Lyxor ETF's cannot be held in crest for some reason and are such held in a nominee account, which as you can see elsewhere on this site is a big no no.

I also had some IShares etf (these can be held in crest) but became a bit worried about them ( sub-prime, Soc Gen etc ) as they were all controlled by Barclays so in effect all my assets were with the one company.

I would keep no more than 20% in non Euro assets purely on the principal that I live and spend in the euro zone and I want to avoid unneccessary Currency risk

In my opinon with a sum like you have it may be better to buy the shares directly (avoids charges) by maybe picking the top 16 companies of the Eurostoxx50 and putting the rest into an Emerging markets/ US ETF if you want that exposure

EG 

16 top companies in Eurostoxx50 x 5000 =  80000, 10,000 emrg mark ETf, 10,000 us etf

I am not an advocate of the Cash emergency fund as the shares themselves are quite liquid so in an emergency you could get access to funds


----------



## MfS (13 Feb 2008)

Another tip that just came to me is - when you ring the broker just do what you planned to do before the call if he trys to change your mind or comes up with problems do not do anything on the spot but think about it and tell him you wil ring back later.

In my case (it was a few years ago ) I went to buy a particular Irish share and was told that the broker could only buy it in dollars in the US as there was low liquidity in the irish market.

I agreed and incurred currency charges and extra brokers fees both for buying and selling the shares.

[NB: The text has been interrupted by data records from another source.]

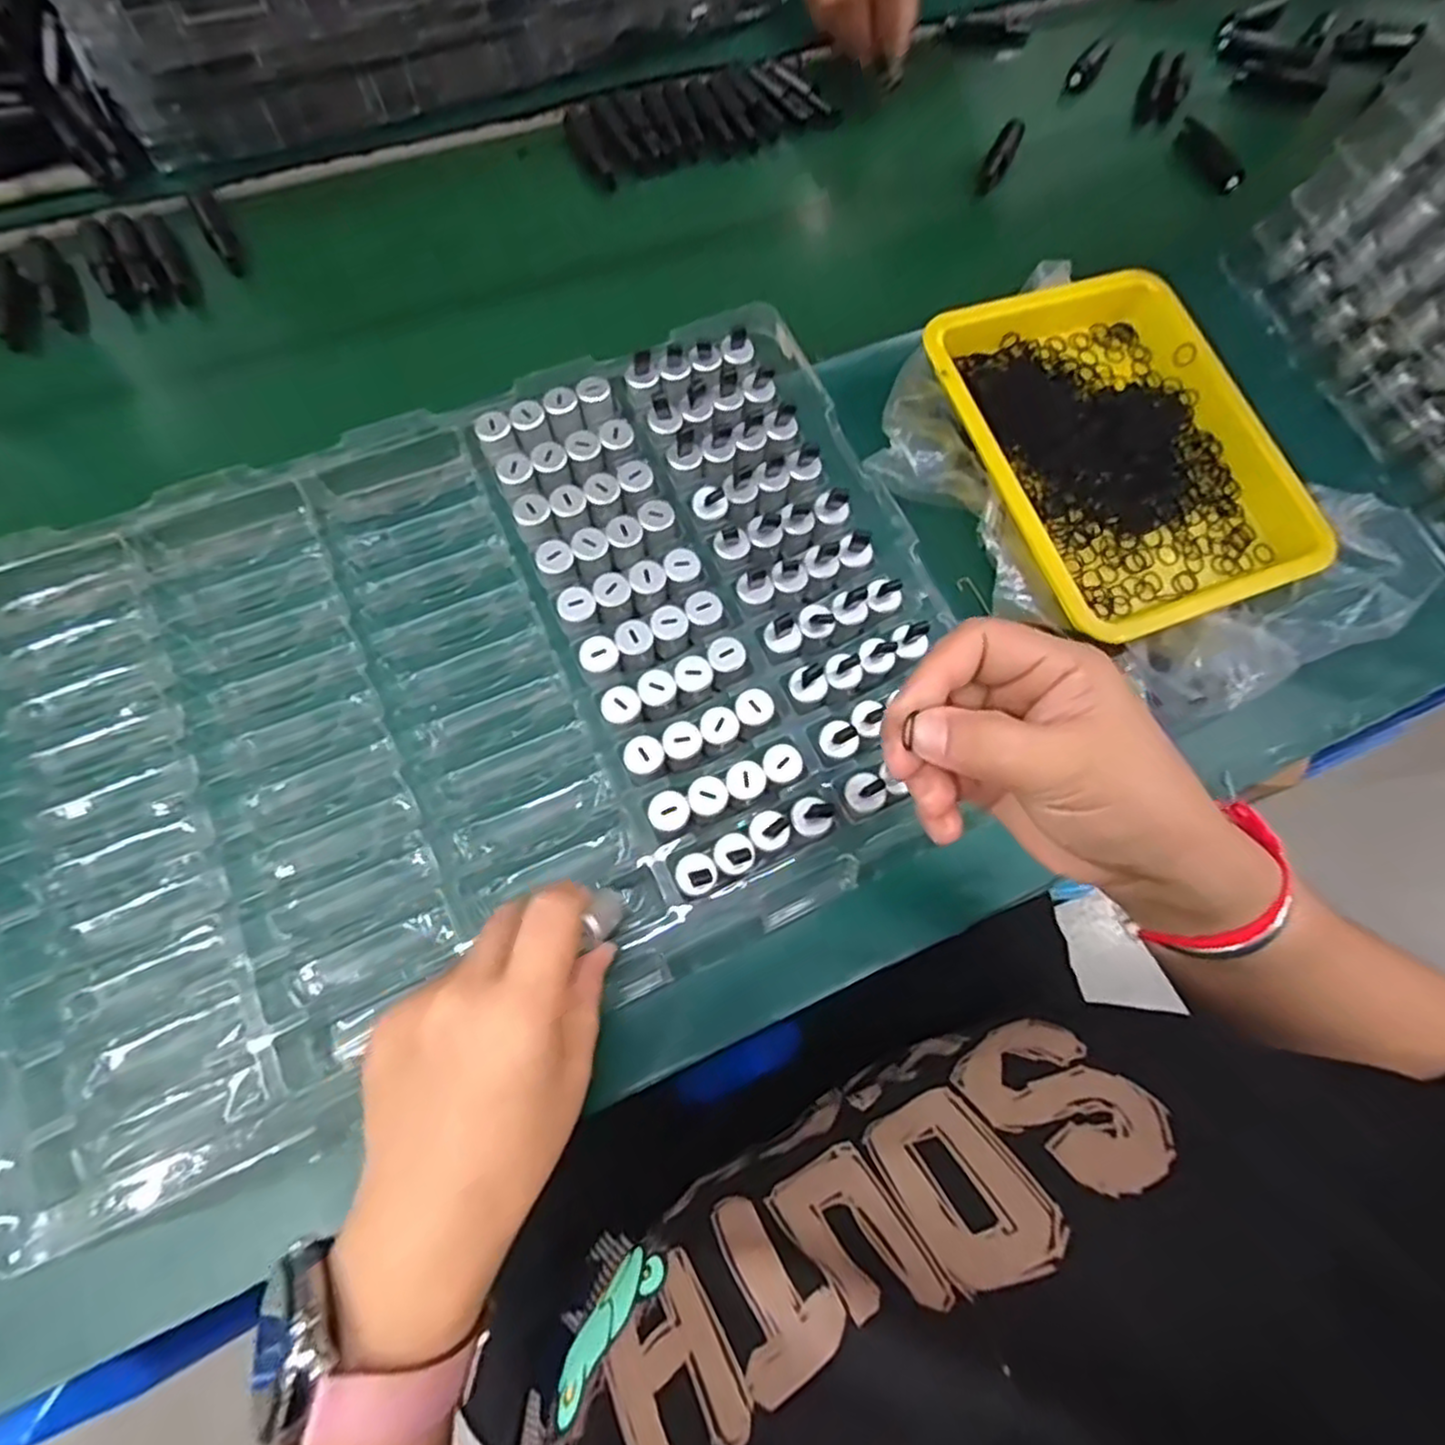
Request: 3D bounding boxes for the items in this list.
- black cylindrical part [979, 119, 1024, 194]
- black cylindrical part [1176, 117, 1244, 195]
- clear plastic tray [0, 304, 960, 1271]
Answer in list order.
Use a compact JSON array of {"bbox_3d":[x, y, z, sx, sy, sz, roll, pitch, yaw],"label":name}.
[{"bbox_3d":[0.216,-0.440,0.546,0.020,0.014,0.064,23,83,6],"label":"black cylindrical part"},{"bbox_3d":[0.387,-0.450,0.560,0.014,0.017,0.073,-13,71,-8],"label":"black cylindrical part"},{"bbox_3d":[-0.116,-0.021,0.361,0.479,0.052,0.322,-21,71,-11],"label":"clear plastic tray"}]

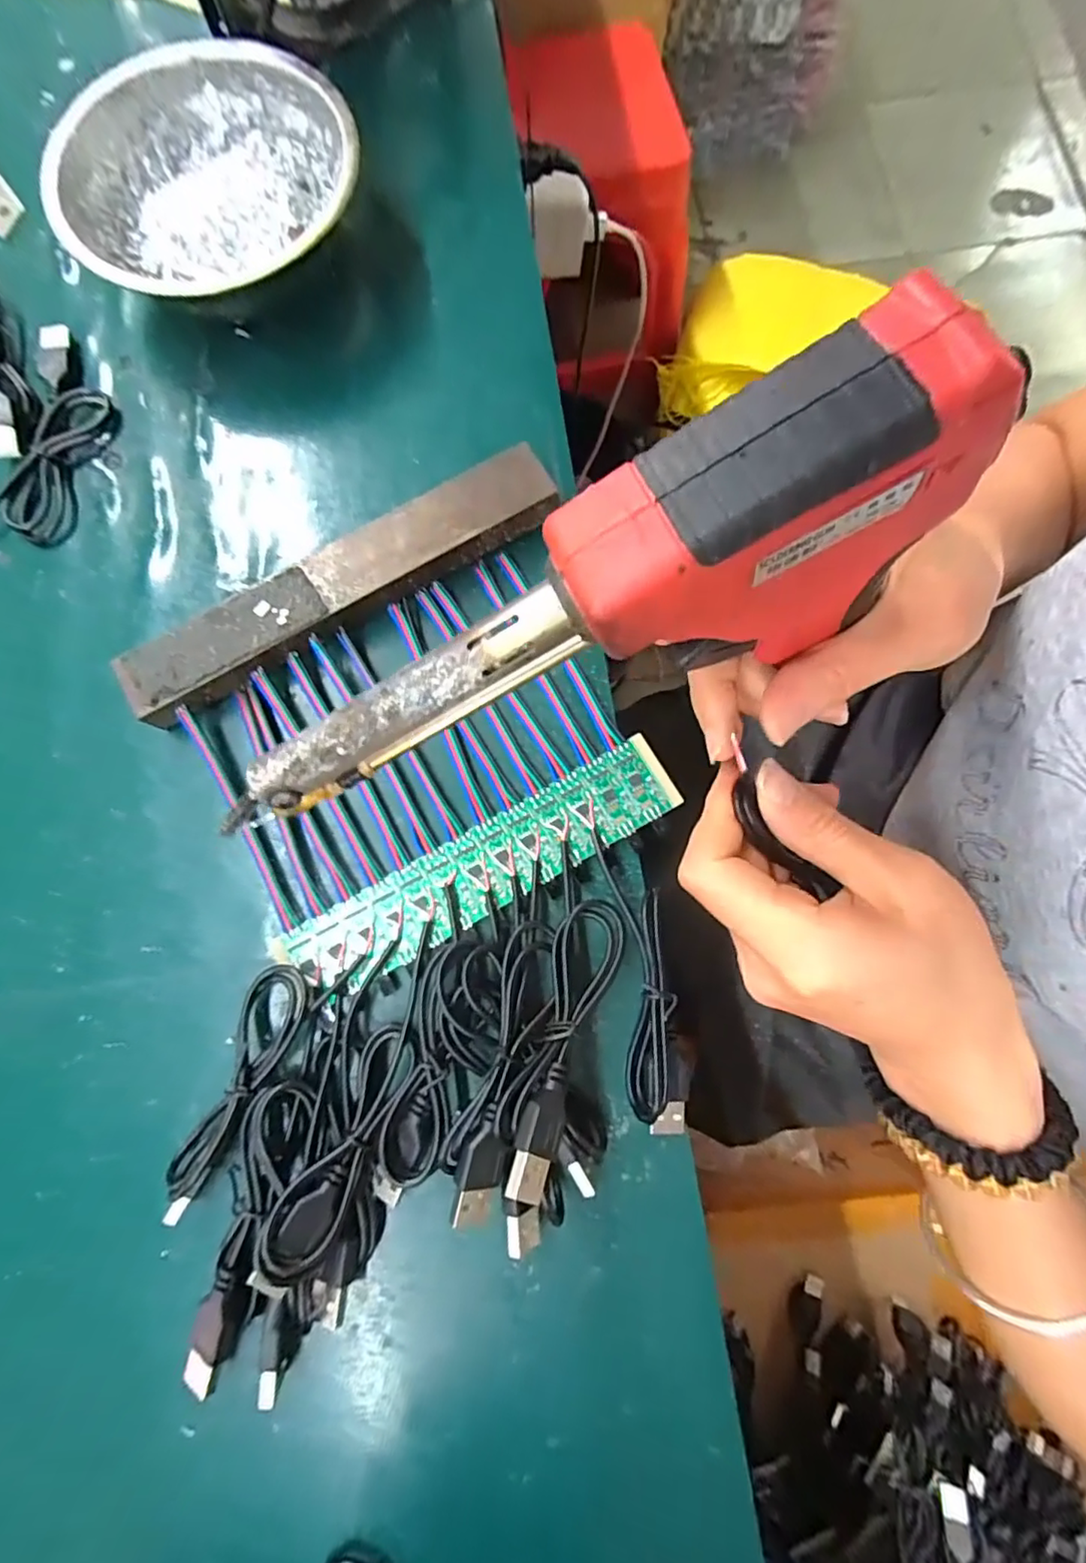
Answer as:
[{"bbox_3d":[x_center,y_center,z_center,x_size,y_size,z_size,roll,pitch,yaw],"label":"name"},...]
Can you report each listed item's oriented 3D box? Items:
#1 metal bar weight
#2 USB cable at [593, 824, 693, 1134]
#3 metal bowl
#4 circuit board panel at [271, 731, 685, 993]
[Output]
[{"bbox_3d":[-0.081,-0.079,0.242,0.184,0.022,0.030,-30,80,-5],"label":"metal bar weight"},{"bbox_3d":[0.036,0.068,0.213,0.021,0.019,0.101,-6,79,-1],"label":"USB cable"},{"bbox_3d":[-0.151,-0.273,0.276,0.130,0.044,0.127,0,79,1],"label":"metal bowl"},{"bbox_3d":[-0.023,0.034,0.228,0.160,0.005,0.033,-29,80,-5],"label":"circuit board panel"}]

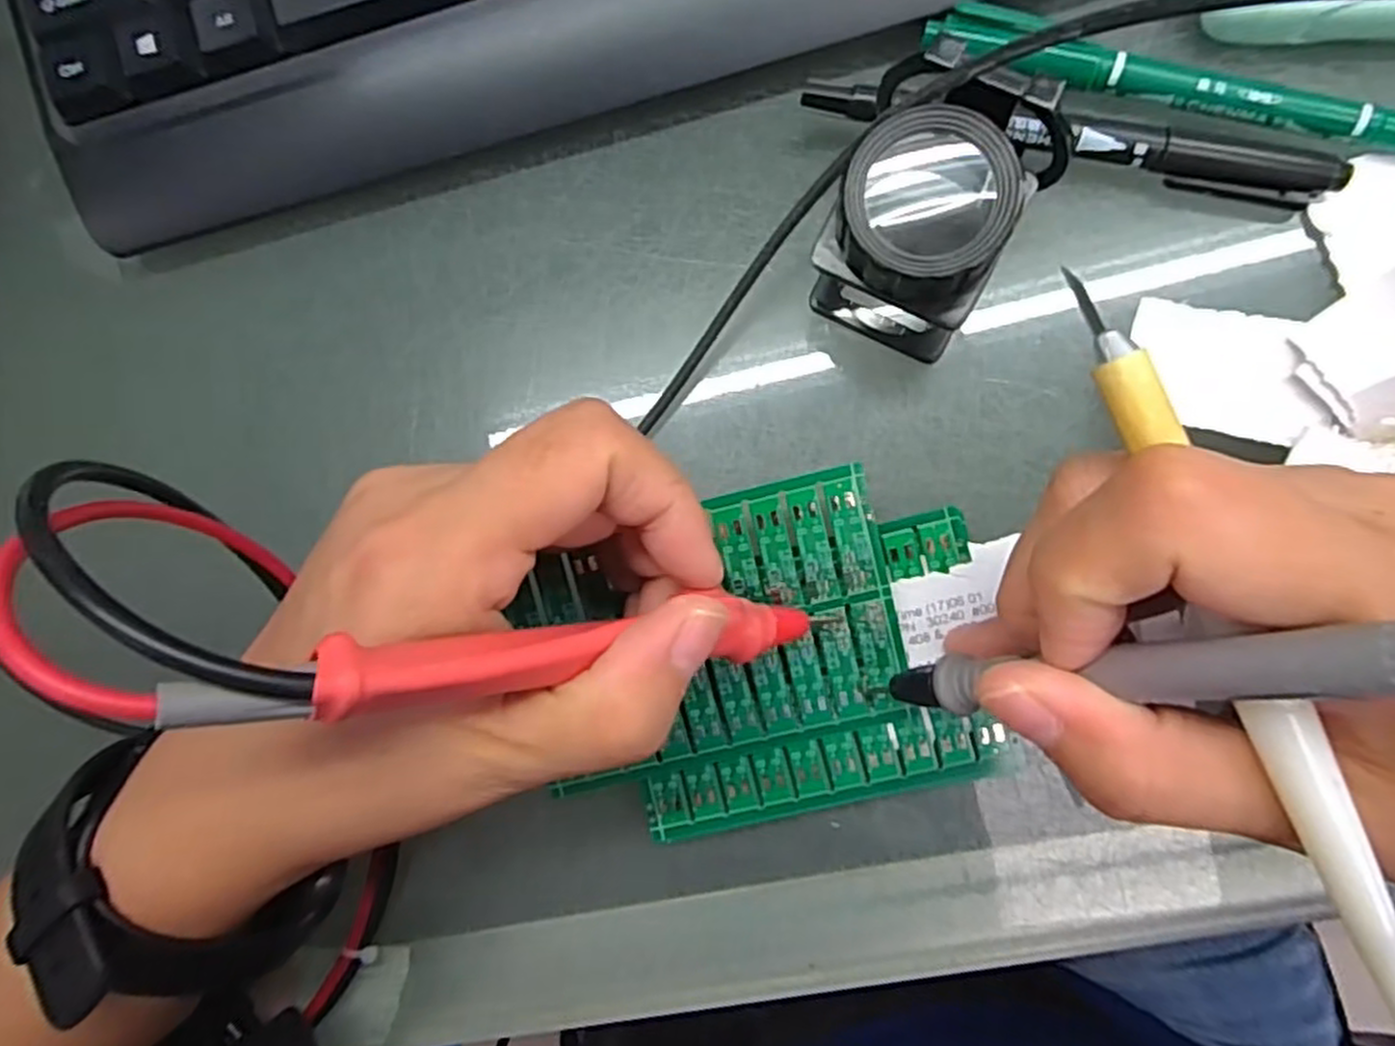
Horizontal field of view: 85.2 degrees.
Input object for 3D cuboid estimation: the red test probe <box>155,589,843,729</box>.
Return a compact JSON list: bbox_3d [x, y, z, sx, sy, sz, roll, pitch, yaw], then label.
[{"bbox_3d":[-0.017,0.023,0.149,0.011,0.144,0.013,-5,86,48],"label":"red test probe"}]

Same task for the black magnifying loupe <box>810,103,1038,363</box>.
[{"bbox_3d":[0.054,-0.069,0.188,0.039,0.058,0.037,30,92,8],"label":"black magnifying loupe"}]

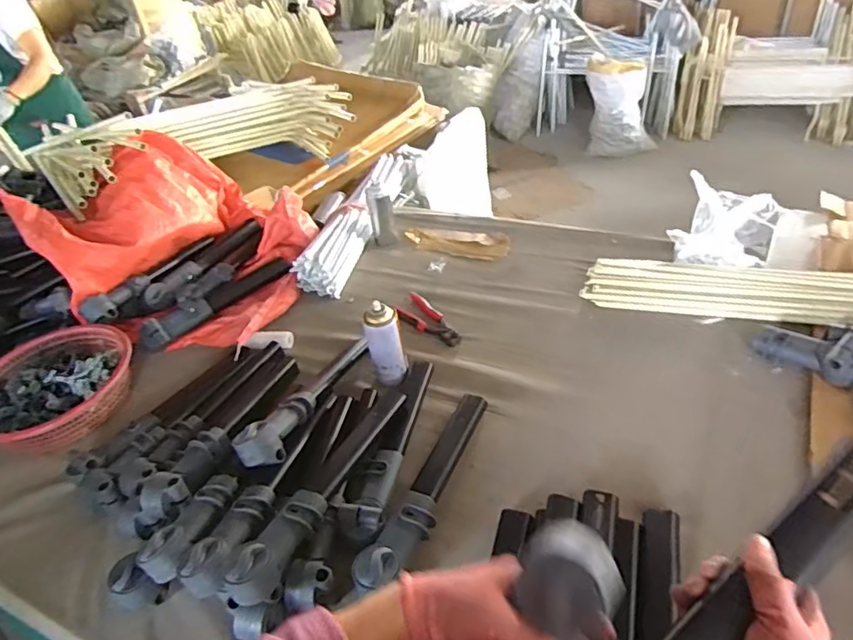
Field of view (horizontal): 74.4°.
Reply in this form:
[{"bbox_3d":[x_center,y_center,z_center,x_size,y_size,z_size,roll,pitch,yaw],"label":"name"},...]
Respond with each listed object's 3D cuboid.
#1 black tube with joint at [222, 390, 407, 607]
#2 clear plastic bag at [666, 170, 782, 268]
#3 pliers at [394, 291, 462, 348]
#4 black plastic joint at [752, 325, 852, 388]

So make a plan and stick to it


----------



## MfS (13 Feb 2008)

http://www.euroclear.co.uk/home/home.html#/products/operational/isins_crest.html


list of shares,etf's etc that can be held in crest can be found at this link


----------



## laila (13 Feb 2008)

Thanks everyone I value all the comments I have received. I will keep working on it until I sit happy with my decision for at least one week before biting the bullet.


----------